M met P from Harding, Durban, towards the end of 2002. She was always asked why she as a Zulu could marry a kwerekwere but at this time such a question was still considered benign. In Philippi the racism was more hostile and M often endured comments like, ‘You are not reliable; go back to the Congo’. For P the racism was compounded by the Xhosa/Zulu divide.

On 23 May 2008 the attackers were destroying the businesses of Somali’s and came to their household, where she was working as a hairdresser. They came to the container and shouted ‘we will destroy your house – it does not belong to you; we will destroy you’. They came in and destroyed the windows, invaded the house and stole their belongings. In Xhosa they kept shouting: ‘you amakwerekwere are taking our jobs and our women and our money!!’

P and her family were awake all night because they threatened to burn the container. The Police stood by failing to give them any protection and warned them to take their blankets as there would be an all out war and they would not be able to protect them. They fled on Sunday 25 May 2008.

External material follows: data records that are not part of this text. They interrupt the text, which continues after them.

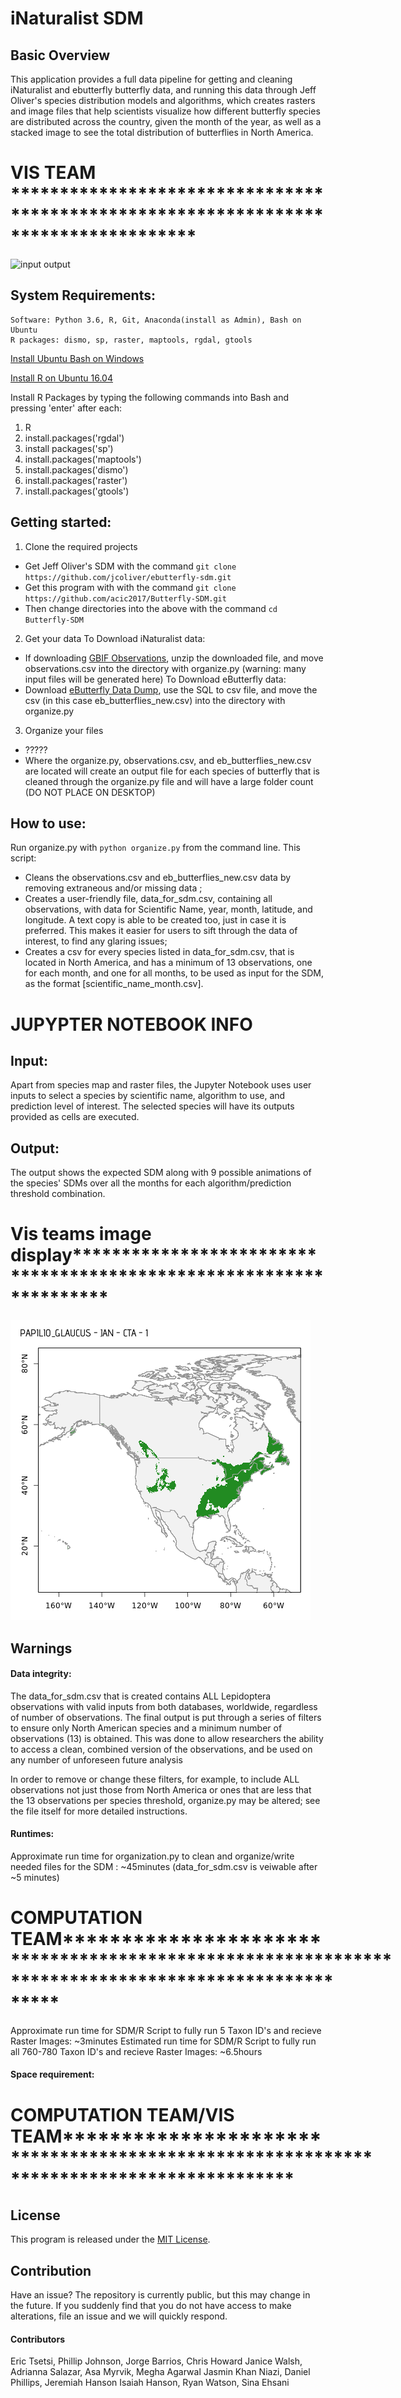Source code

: # iNaturalist SDM

## Basic Overview

This application provides a full data pipeline for getting and cleaning iNaturalist and ebutterfly butterfly data, and running this data through Jeff Oliver's species distribution models and algorithms, which creates rasters and image files that help scientists visualize how different butterfly species are distributed across the country, given the month of the year, as well as a stacked image to see the total distribution of butterflies in North America.

# VIS TEAM ***********************************************************************************
![input output](https://github.com/ckhoward/iNat-SDM/blob/master/imgs/inputoutput.jpg?raw=true "Input to output")

## System Requirements:
    Software: Python 3.6, R, Git, Anaconda(install as Admin), Bash on Ubuntu
    R packages: dismo, sp, raster, maptools, rgdal, gtools

[Install Ubuntu Bash on Windows](https://msdn.microsoft.com/en-us/commandline/wsl/install-win10)

[Install R on Ubuntu 16.04](https://www.digitalocean.com/community/tutorials/how-to-install-r-on-ubuntu-16-04-2)

Install R Packages by typing the following commands into Bash and pressing 'enter' after each:
1. R
2. install.packages('rgdal')
3. install packages('sp')
4. install.packages('maptools')
5. install.packages('dismo')
6. install.packages('raster')
7. install.packages('gtools')
    



## Getting started:

1. Clone the required projects
 * Get Jeff Oliver's SDM with the command ```git clone https://github.com/jcoliver/ebutterfly-sdm.git```
 * Get this program with with the command ```git clone https://github.com/acic2017/Butterfly-SDM.git```
 * Then change directories into the above with the command ```cd Butterfly-SDM```

2. Get your data
To Download iNaturalist data:
 * If downloading [GBIF Observations](http://www.inaturalist.org/observations/gbif-observations-dwca.zip), unzip the downloaded file, and move observations.csv into the directory with organize.py (warning: many input files will be generated here)
To Download eButterfly data:
* Download [eButterfly Data Dump](https://de.cyverse.org/dl/d/BA2D5507-1F85-4A75-8F11-5B537E44A2D9/ebutterfly-acic.sql), use the SQL to csv file, and move the csv (in this case eb_butterflies_new.csv) into the directory with organize.py 

3. Organize your files
 * ?????
 * Where the organize.py, observations.csv, and eb_butterflies_new.csv are located will create an output file for each species of butterfly that is cleaned through the organize.py file and will have a large folder count (DO NOT PLACE ON DESKTOP)


## How to use:
Run organize.py with ```python organize.py``` from the command line. This script:
 * Cleans the observations.csv and eb_butterflies_new.csv data by removing extraneous and/or missing data ;
 * Creates a user-friendly file, data_for_sdm.csv, containing all observations, with data for Scientific Name, year, month, latitude, and longitude. A text copy is able to be created too, just in case it is preferred. This makes it easier for users to sift through the data of interest, to find any glaring issues;
 * Creates a csv for every species listed in data_for_sdm.csv, that is located in North America, and has a minimum of 13 observations, one for each month, and one for all months, to be used as input for the SDM, as the format [scientific_name_month.csv].


# JUPYPTER NOTEBOOK INFO


## Input:

Apart from species map and raster files, the Jupyter Notebook uses user inputs to select a species by scientific name, algorithm to use, and prediction level of interest. The selected species will have its outputs provided as cells are executed.

## Output:

The output shows the expected SDM along with 9 possible animations of the species' SDMs over all the months for each algorithm/prediction threshold combination.

# Vis teams image display*******************************************************************
![Species Distributions](https://github.com/acic2017/Butterfly-SDM/blob/master/gifs/Papilio_glaucus-CTA-1.gif?raw=true "January through December and All")



## Warnings

#### Data integrity:

The data_for_sdm.csv that is created contains ALL Lepidoptera observations with valid inputs from both databases, worldwide, regardless of number of observations. The final output is put through a series of filters to ensure only North American species and a minimum number of observations (13) is obtained. This was done to allow researchers the ability to access a clean, combined version of the observations, and be used on any number of unforeseen future analysis

In order to remove or change these filters, for example, to include ALL observations not just those from North America or ones that are less that the 13 observations per species threshold, organize.py may be altered; see the file itself for more detailed instructions.

#### Runtimes:

Approximate run time for organization.py to clean and organize/write needed files for the SDM : ~45minutes (data_for_sdm.csv is veiwable after ~5 minutes)

# COMPUTATION TEAM***************************************************************************************************
Approximate run time for SDM/R Script to fully run 5 Taxon ID's and recieve Raster Images: ~3minutes
Estimated run time for SDM/R Script to fully run all 760-780 Taxon ID's and recieve Raster Images: ~6.5hours


#### Space requirement:

# COMPUTATION TEAM/VIS TEAM****************************************************************************************


## License

This program is released under the [MIT License](https://opensource.org/licenses/MIT).

## Contribution

Have an issue? The repository is currently public, but this may change in the future. If you suddenly find that you do not have access to make alterations, file an issue and we will quickly respond. 


 
#### Contributors


Eric Tsetsi, Phillip Johnson, Jorge Barrios, Chris Howard
Janice Walsh, Adrianna Salazar, Asa Myrvik, Megha Agarwal
Jasmin Khan Niazi, Daniel Phillips, Jeremiah Hanson
Isaiah Hanson, Ryan Watson, Sina Ehsani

They too found RUC through the UCT Law Clinic after The Daily Sun interviewed P and took a picture of the whole family. M innocently asked a question of a friend’s boyfriend who was a member of the ANC: ‘How could Jacob Zuma come to Khayelitsha and make a speech behind closed doors?’ They were suspicious of the meeting and believed that the street meeting was planned to drive out foreigners; they innocently believed it was in a pamphlet and the media featured this story without notifying them or asking them permission.

‘RUC saved us and we do not know how to thank the church enough for supporting our family. God will bless the church for its kindness and service. One day we will have a chance to thank the church for helping us spiritually and financially.’

‘When things like this happen, we cannot be upset because the Israelites were also badly treated, as foreigners, but God delivered them. In the same way God will help us as God found a way through RUC. When someone stabs you in the back, Jesus is in front to save you.’

‘We Africans always have someone to blame. Apartheid is gone and we are still blaming someone. I pray that God gives Africans new hearts; God must give Africa a new vision, from the leadership to the bottom. We have a chance to create a new Africa.’